Valley Patriot of the Month
NORTH ANDOVER – Muriel Katschker remembers well where she was on December 7, 1941. She was with her parents listening to the radio when the regular programming was interrupted by an announcer’s voice saying the Japanese had just attacked and bombed Pearl Harbor. Instantly, the family knew this meant the country was at war.
At the time, however, Muriel was a young lady and had no idea that years later she would end up with a lifelong commitment to the Marine Corps.
Muriel Katschker was born and raised in Boston. She attended the city’s public schools and in high school became head cheerleader on the cheerleading squad. She was also active in the Girl Scouts where she eventually achieved the rank of Mariner. This gave her the delightful opportunity to sail on the Charles River.
In 1945, following high school graduation, Muriel entered Boston University to study nursing. After a year of medical instruction, however, she decided that she wanted to concentrate more on academics and transferred into the biology program. Muriel graduated in 1950 with a bachelor of arts in biology and subsequently went to work in the research department at the Boston University Medical School.
In June of 1952, as the Korean War continued, Muriel decided she wanted to serve her country by joining the armed forces. She chose theMarine Corps Reserve, she says, “because of its high standards.” She recalls that her mother cried at the enlistment news but her father, a former member of the Massachusetts National Guard, thought it was wonderful.

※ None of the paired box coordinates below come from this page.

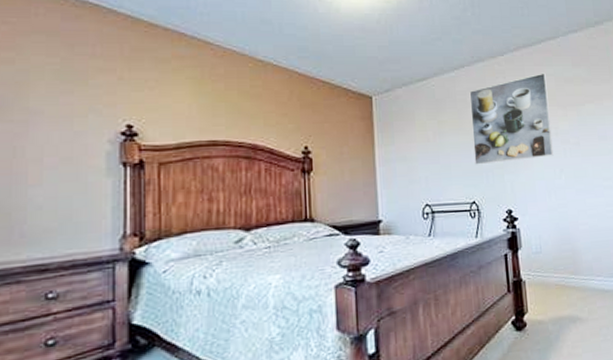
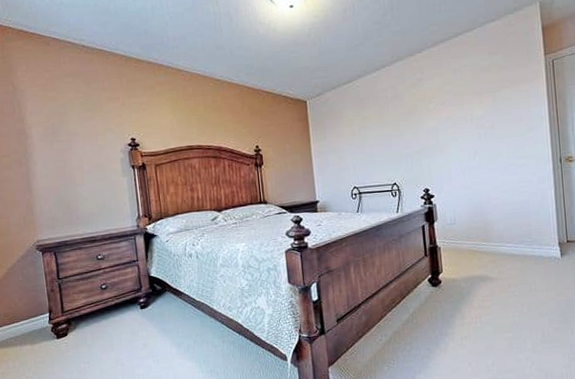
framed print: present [469,73,554,165] -> none [390,64,468,152]

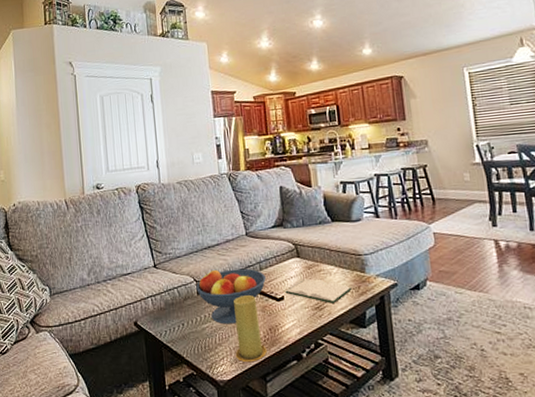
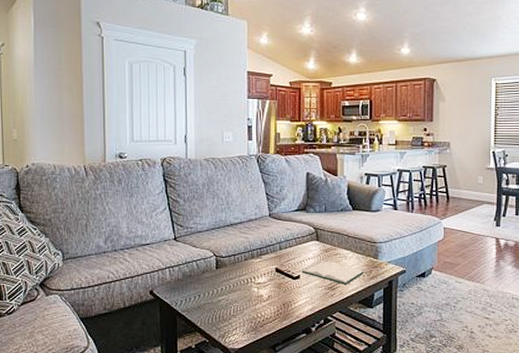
fruit bowl: present [196,268,266,325] -> none [215,246,284,298]
candle: present [234,295,267,363] -> none [248,272,279,333]

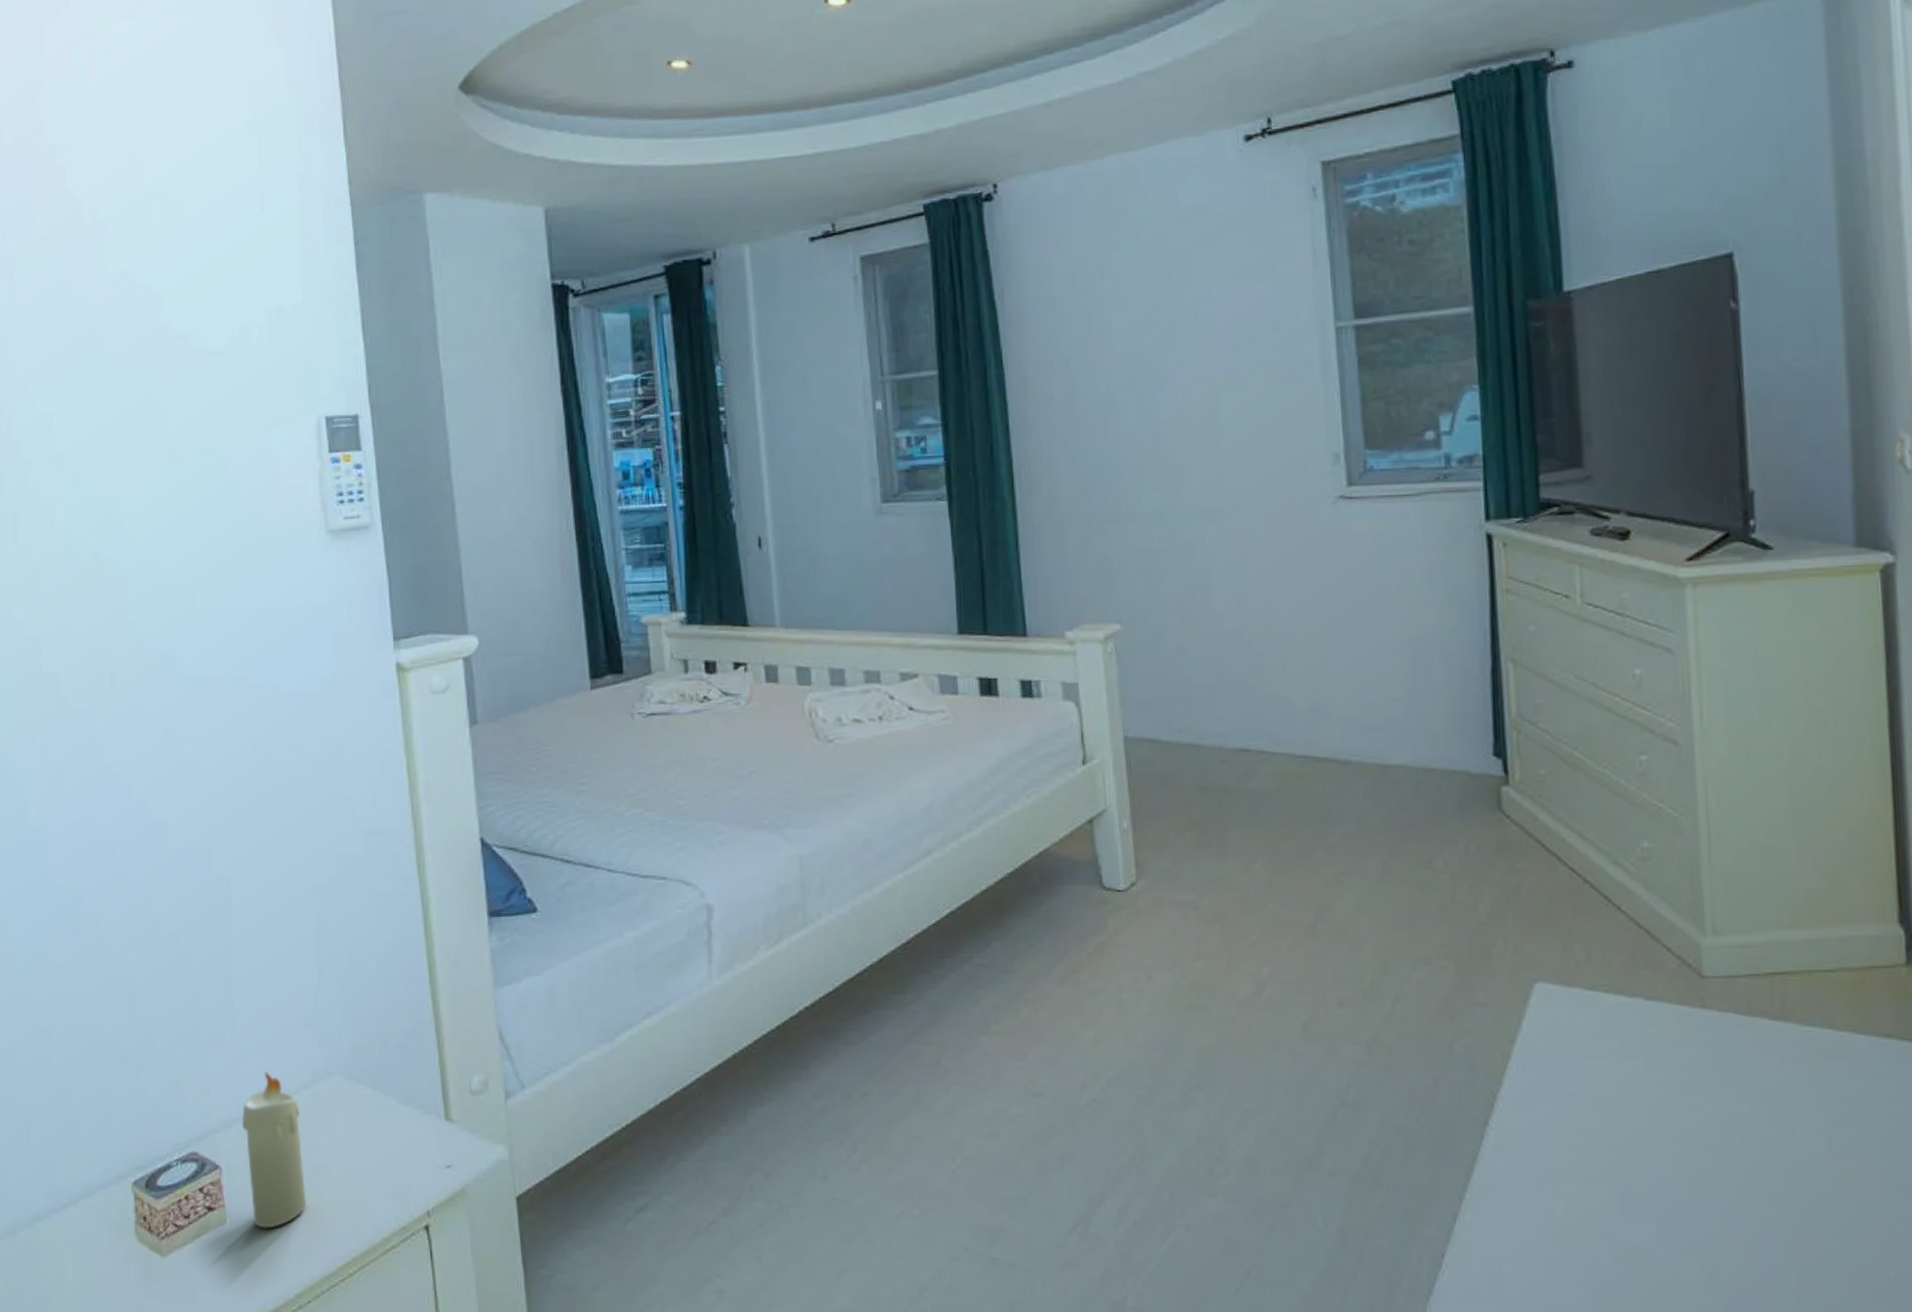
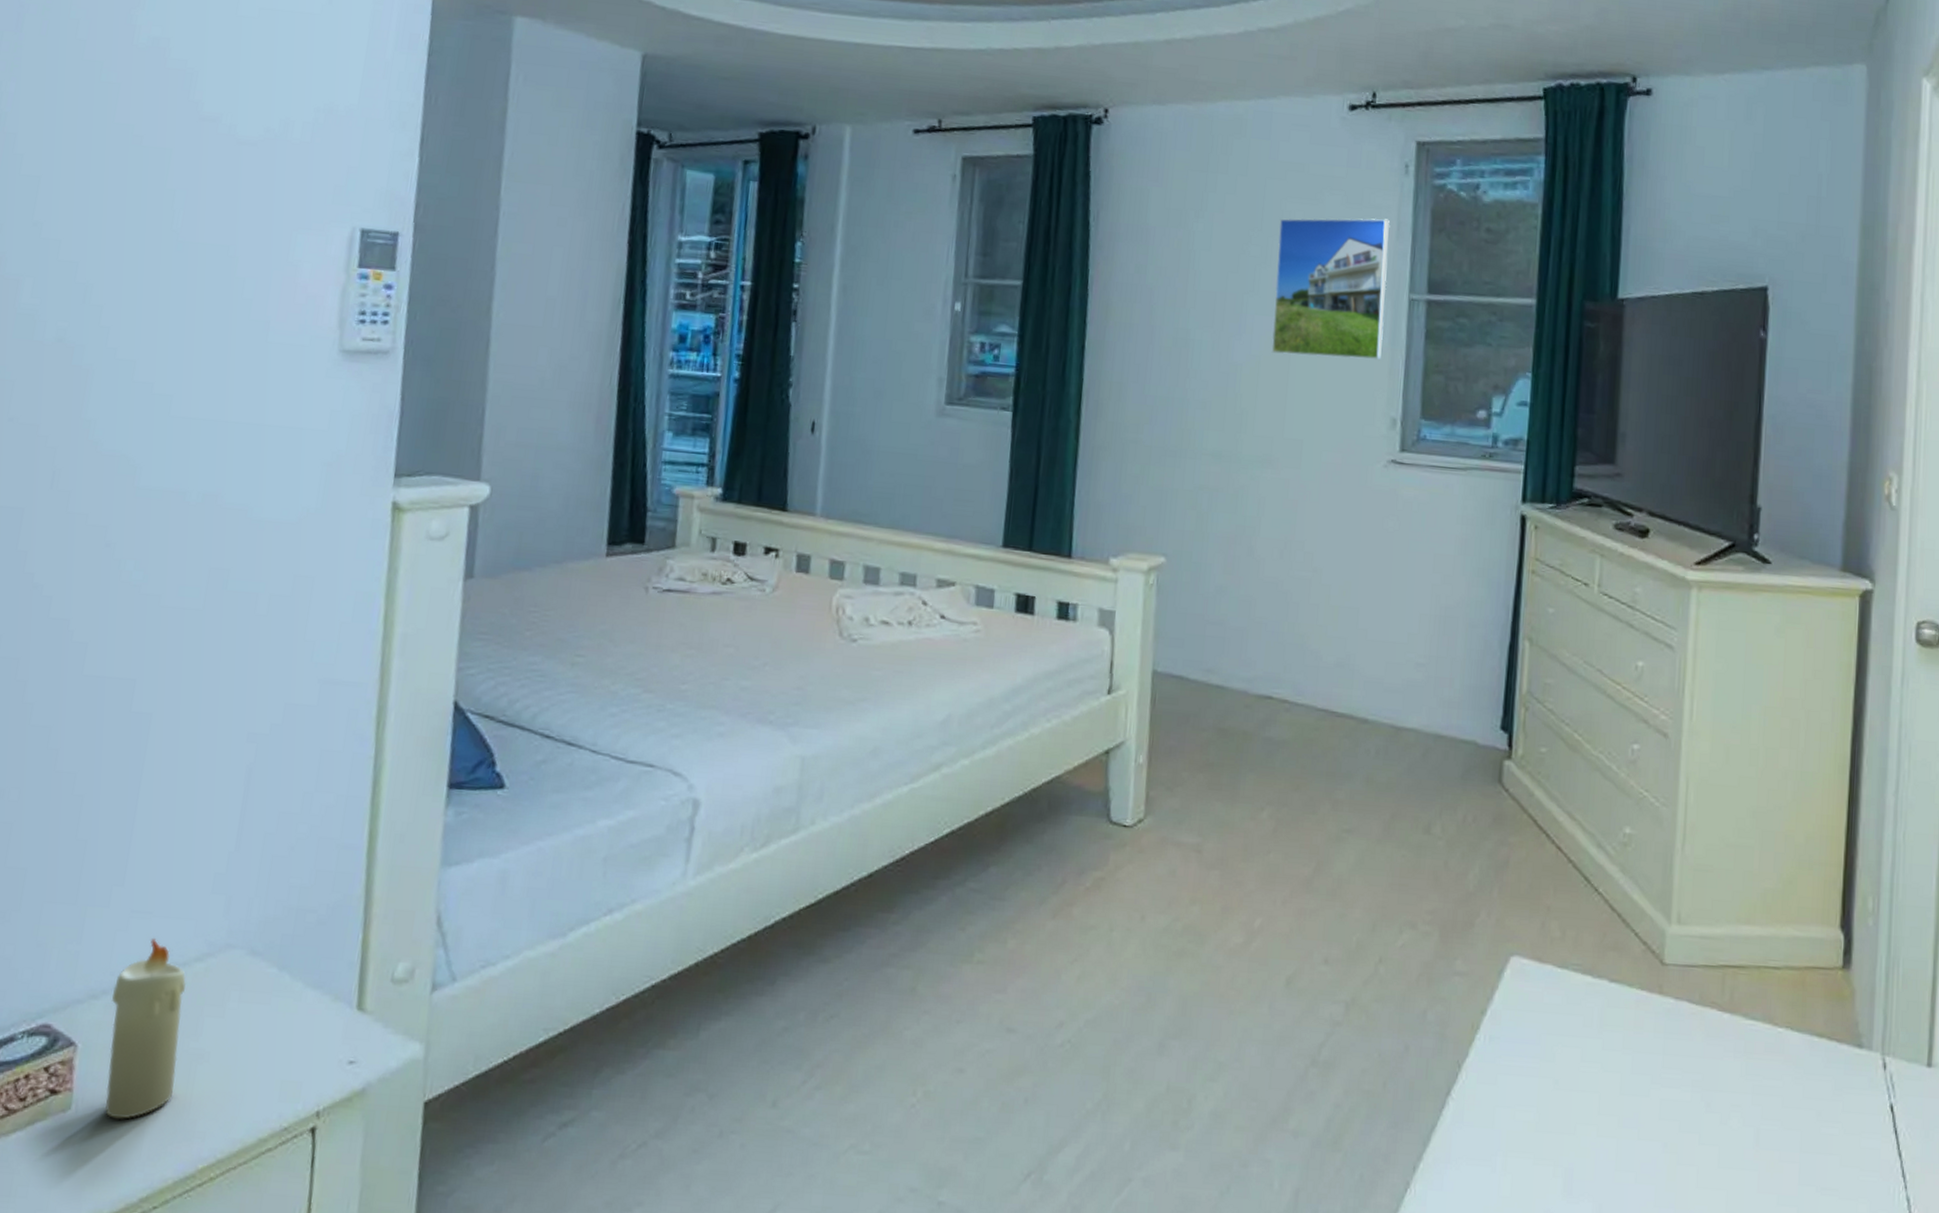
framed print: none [1189,248,1314,404] -> present [1271,218,1390,360]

Muriel was sent to Quantico, Va. for 12 weeks of Officer Candidate School. Her training included the rigorous physical conditioning typical of the Marine Corps, but she recalls that the most important concept she learned was “the responsibility of being an officer.” After completing OCS, Muriel was commissioned a 2nd lieutenant and was given additional training in leadership. In late 1952 Muriel was selected to be a Marine Corps command officer.
From Quantico, Muriel was sent to Parris Island, S.C. and assigned to the Women Marine Battalion, Marine Corp Recruit Depot. Here she was the company officer in charge of training recruits how to march and work together, as well as educate them in the obligations and history of the Marine Corps. After eight months, Muriel received orders to become company commander of Women Marine Permanent Personnel Company, where she was responsible for the quality of work, health and living conditions of 100-150 women Marines. 1953 was also the year she was promoted to 1st lieutenant.
By 1954 Muriel’s two years of required active duty was complete. However, she asked for and was granted a three-year extension of service. She was subsequently given orders to become the inspector/instructor of the Women Marine Corps Reserve Platoon at the Wold-Chamberlain Naval Air Station in Minneapolis, Minn. Her platoon was part of the 4th Infantry Battalion Reserve and consisted of about 40 women.
These women were civilians who had signed up to train one weekend a month with a two-week summer camp, as Organized Marine Reservists. The women had the opportunity to work in most job functions except for combat related duties.
“Muriel’s platoon won “outstanding achievement award” for summer camp performance for two consecutive years.” Muriel Katschker was also the Women Marine Selection Officer, or recruiter, for Minnesota.
She traveled around the state talking with college women about careers in the Marine Corps, routinely made public appearances and was occasionally on the radio speaking about opportunities for women Marines.
In 1955 Muriel was promoted to captain.
By 1957 Muriel had completed her active duty tour and subsequently became an inactive reservist. In August she entered Harvard University/Radcliffe College to study business administration and the following year she graduated with a one-year graduate certificate.
While studying at Radcliffe, Muriel joined the Marine Corps Reserve 2nd Infantry Battalion in Boston. Here she was commander of the Women Marine Reserve Company.
In 1959 Muriel once again returned to inactive status and now began a civilian career in human resources management, working for high-tech manufacturing and consulting companies. Then, in 1961, Muriel was asked to serve as secretary to the chairman of the 1964 National Conference of the Marine Corps Reserve Officers Association. This involved a three-year planning effort for the first Boston hosting of this important national conference.
In 1962, Muriel also decided to join the Marine Corps Volunteer Training Unit 1-14 in Cambridge, Mass.; she was the unit’s administrative officer. The 1-14 met one evening a week to prepare and review reports or studies for the commandant.
By 1965 she was promoted to major and in 1969 to lieutenant colonel.
During the decade of the 1960s, Muriel was always on “mobilization notice orders.” In the event of a national emergency, the commandant could activate her and she would have nine days to report to Norfolk, Va. for assignment.
In 1975, 23 years after first joining the Marine Corps Reserve, Muriel Katschker requested that she be transferred to the Retired Marine Corps Reserve. Thirteen years after that, in 1988, Muriel officially retired from the military with a Commandant Certificate of Service.
Muriel Katschker is authorized to wear the National Defense Service Medal because of her military service during the Korean War years.
Muriel now volunteers her time to a number of local charities and organizations in the Merrimack Valley.
Muriel Katschker, we thank you for your years of service to our country.